Our Darling Dahlias Garden Club is making big plans for the Confederate Day celebrations. Their focus is the town cemetery, where they plan to plant some classic Confederate roses along the fence. True to her gardening and herbal background, Albert tells us about the rose (which is actually a hibiscus). We also find out each member’s particular interest, from rose fancier Earlynne Biddle to Alice Ann Walker, who likes the simplicity of bulb flowers such as irises and daylilies.

I love the club roster provided for the Darling Dahlias with tidbits about their backgrounds. In April 1931, our intrepid club officers include president Elizabeth Lacy, also a secretary to a local attorney and writer of the garden column for the Darling Dispatch. In addition, there are Ophelia Snow (VP and secretary), wife of the town major; treasurer Verna Tidwell, an office manager for the probate office; and club historian Bessie Bloodworth, owner of Magnolia Manor, the local “genteel ladies” boarding house. Of course, all the members are listed as well.

The women are used to hard work and dedication to each other and their small town. When one of their own members is accused of stealing $15,000 from the town treasury, the ladies are determined to prove her innocence. That isn’t all the Dahlias have to deal with. Miss (Dorothy) Rogers, town librarian, discovers a mystery of her own.

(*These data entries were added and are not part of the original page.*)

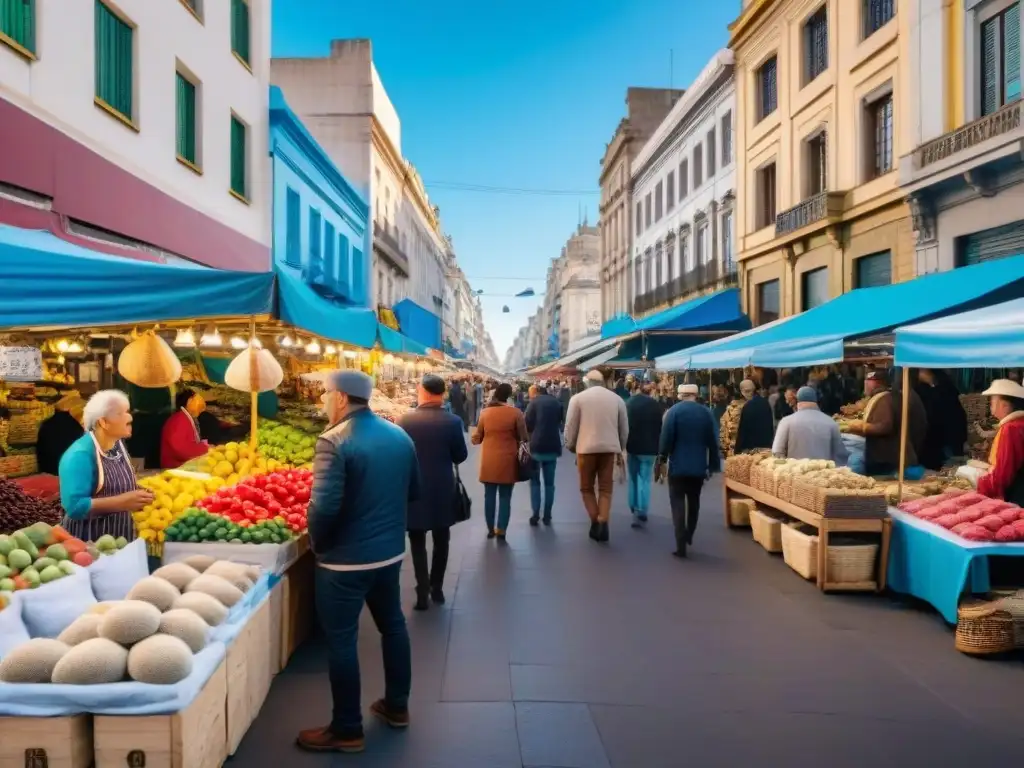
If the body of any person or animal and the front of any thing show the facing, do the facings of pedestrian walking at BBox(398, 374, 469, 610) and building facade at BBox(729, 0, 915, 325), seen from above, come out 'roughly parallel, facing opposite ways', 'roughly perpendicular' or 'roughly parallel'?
roughly perpendicular

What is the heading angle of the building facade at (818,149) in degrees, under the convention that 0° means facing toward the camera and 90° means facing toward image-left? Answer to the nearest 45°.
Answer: approximately 45°

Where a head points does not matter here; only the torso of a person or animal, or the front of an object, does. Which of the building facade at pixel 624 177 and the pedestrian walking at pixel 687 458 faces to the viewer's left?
the building facade

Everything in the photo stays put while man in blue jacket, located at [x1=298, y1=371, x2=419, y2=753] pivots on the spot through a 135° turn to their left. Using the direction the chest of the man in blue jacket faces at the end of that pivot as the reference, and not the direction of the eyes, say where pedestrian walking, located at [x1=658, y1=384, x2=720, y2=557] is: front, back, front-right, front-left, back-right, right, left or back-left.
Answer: back-left

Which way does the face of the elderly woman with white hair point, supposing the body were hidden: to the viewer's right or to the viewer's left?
to the viewer's right

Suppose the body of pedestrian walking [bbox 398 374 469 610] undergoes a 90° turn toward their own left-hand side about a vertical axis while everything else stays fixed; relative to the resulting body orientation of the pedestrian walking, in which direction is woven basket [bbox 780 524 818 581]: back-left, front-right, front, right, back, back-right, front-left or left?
back

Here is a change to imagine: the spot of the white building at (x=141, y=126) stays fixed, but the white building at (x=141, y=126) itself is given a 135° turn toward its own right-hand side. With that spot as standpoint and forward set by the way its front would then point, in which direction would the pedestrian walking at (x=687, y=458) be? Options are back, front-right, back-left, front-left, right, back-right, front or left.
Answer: back-left

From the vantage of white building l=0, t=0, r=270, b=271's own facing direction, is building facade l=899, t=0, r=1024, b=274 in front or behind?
in front

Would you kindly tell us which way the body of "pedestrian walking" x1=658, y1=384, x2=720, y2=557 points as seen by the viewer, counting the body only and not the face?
away from the camera

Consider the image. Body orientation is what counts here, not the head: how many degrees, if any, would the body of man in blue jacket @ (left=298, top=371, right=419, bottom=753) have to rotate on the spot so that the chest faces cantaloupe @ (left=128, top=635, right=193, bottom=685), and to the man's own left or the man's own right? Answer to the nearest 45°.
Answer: approximately 90° to the man's own left

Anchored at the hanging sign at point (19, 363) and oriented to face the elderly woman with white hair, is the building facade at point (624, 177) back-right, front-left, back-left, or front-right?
back-left

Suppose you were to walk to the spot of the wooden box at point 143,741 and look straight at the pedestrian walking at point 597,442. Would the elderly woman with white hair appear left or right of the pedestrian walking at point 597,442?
left

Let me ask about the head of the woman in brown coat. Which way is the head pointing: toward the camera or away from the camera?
away from the camera

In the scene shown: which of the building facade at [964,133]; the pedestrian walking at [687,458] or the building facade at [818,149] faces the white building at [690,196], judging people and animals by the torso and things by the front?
the pedestrian walking

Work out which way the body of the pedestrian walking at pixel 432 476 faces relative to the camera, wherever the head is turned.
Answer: away from the camera

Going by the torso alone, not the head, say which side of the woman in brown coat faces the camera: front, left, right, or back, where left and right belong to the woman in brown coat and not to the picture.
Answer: back

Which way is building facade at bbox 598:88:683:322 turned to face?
to the viewer's left

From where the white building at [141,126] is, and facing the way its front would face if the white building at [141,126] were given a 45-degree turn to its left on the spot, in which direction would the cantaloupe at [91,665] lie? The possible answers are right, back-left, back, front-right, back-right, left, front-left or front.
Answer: right

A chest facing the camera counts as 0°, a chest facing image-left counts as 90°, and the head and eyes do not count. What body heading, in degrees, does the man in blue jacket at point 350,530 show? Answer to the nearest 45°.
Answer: approximately 135°

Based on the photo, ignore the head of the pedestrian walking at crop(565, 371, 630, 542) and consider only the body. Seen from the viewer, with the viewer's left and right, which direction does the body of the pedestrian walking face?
facing away from the viewer

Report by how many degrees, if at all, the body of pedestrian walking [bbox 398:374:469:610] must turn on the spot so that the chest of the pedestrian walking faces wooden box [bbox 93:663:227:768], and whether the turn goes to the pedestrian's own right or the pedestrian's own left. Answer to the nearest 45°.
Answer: approximately 180°
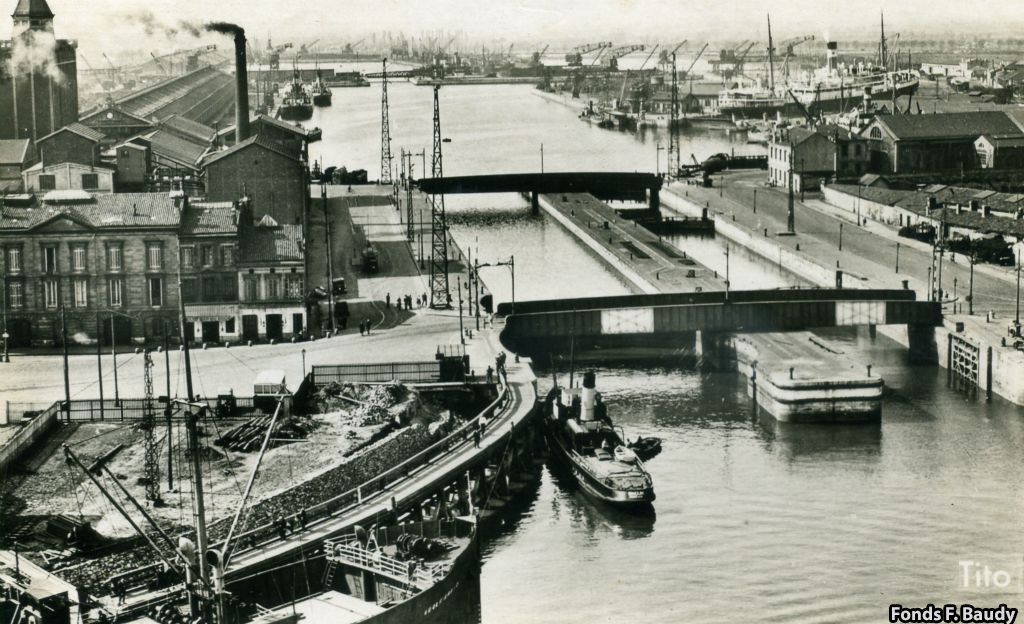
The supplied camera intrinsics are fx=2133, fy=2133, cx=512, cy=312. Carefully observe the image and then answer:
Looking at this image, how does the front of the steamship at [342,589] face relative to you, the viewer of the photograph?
facing away from the viewer and to the right of the viewer

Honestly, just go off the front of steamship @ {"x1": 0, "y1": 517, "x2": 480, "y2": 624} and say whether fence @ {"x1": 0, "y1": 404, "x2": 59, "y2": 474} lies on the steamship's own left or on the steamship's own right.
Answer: on the steamship's own left

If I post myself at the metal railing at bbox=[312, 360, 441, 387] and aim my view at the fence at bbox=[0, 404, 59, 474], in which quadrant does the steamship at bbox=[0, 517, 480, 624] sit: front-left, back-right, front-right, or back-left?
front-left

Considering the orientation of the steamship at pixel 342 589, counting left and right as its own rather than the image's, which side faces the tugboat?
front

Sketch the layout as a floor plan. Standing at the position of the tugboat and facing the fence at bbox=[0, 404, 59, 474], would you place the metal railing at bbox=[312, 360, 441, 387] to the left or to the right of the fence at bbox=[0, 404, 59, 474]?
right

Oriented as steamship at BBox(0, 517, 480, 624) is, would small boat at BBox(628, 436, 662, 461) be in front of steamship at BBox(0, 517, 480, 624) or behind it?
in front

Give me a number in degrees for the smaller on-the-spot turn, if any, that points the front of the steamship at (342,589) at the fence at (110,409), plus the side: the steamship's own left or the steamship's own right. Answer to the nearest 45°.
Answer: approximately 45° to the steamship's own left

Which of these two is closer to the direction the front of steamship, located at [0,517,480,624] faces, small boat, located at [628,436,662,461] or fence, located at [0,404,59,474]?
the small boat
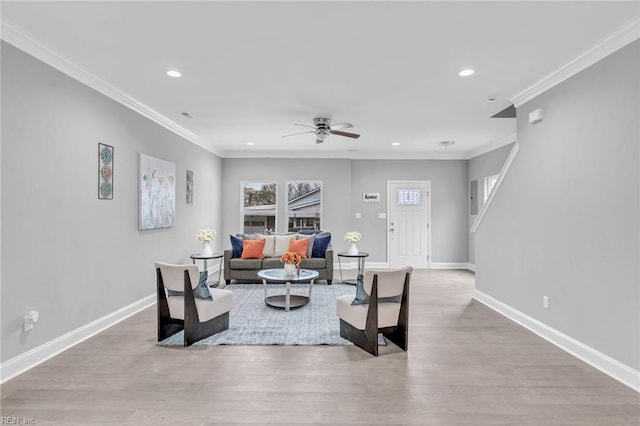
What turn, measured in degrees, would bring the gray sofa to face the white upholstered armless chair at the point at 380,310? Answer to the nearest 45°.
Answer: approximately 45° to its left

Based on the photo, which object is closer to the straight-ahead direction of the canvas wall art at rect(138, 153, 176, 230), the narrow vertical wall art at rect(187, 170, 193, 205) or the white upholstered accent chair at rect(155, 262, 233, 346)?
the white upholstered accent chair

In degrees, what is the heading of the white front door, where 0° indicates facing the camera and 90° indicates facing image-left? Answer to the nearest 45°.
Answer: approximately 0°

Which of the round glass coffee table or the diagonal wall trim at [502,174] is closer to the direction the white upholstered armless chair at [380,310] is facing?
the round glass coffee table

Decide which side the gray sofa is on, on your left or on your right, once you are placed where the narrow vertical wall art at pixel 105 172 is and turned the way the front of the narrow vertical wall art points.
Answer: on your left
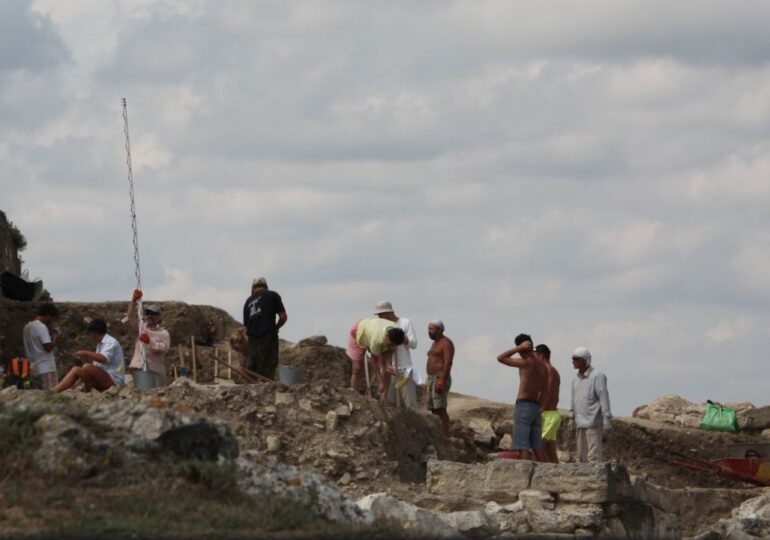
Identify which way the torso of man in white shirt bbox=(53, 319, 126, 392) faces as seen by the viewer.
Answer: to the viewer's left

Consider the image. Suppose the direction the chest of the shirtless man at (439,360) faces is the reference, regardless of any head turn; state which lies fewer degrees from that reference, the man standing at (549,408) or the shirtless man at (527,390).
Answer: the shirtless man

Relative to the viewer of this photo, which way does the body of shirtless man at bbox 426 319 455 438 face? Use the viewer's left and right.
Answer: facing the viewer and to the left of the viewer

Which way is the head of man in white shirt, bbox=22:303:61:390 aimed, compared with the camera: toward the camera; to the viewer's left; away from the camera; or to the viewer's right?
to the viewer's right
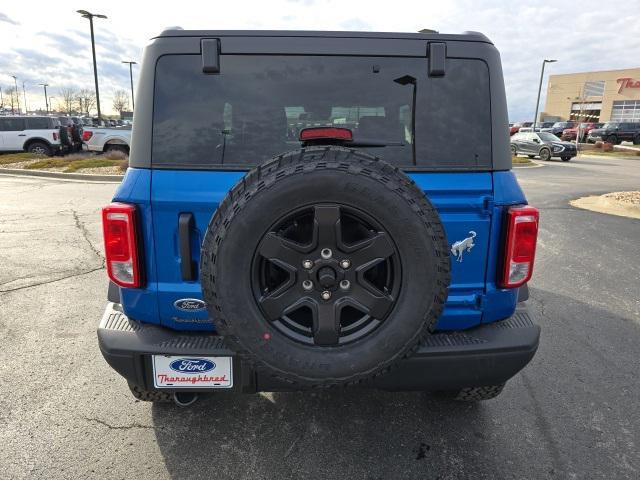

A bedeviled cat has torn the cover of a treasured family heirloom pillow, and there is some strange embroidery underneath. Could it be some kind of code? Can the local newspaperman be of any help in discovering its meaning?

The tidbits of history, garden lore and small-town life are charmingly presented, including the story of a real-life Confederate spy—the so-called “Confederate Rose,” Rose Greenhow. In the author’s note at the end of the book, there is a copy of Rose Greenhow’s cipher. Makes for enjoyable reading, and if your taste buds are twitching when you read about the food that the Darling Dahlias make, there is a great selection of recipes at the back of the book, including Dr. Carver’s Peanut Cookies #3, Euphoria’s Southern Fried Doughnuts and more.

The book comes to a very satisfactory conclusion. If it is your first introduction to this terrific Southern mystery series, go back and read the rest.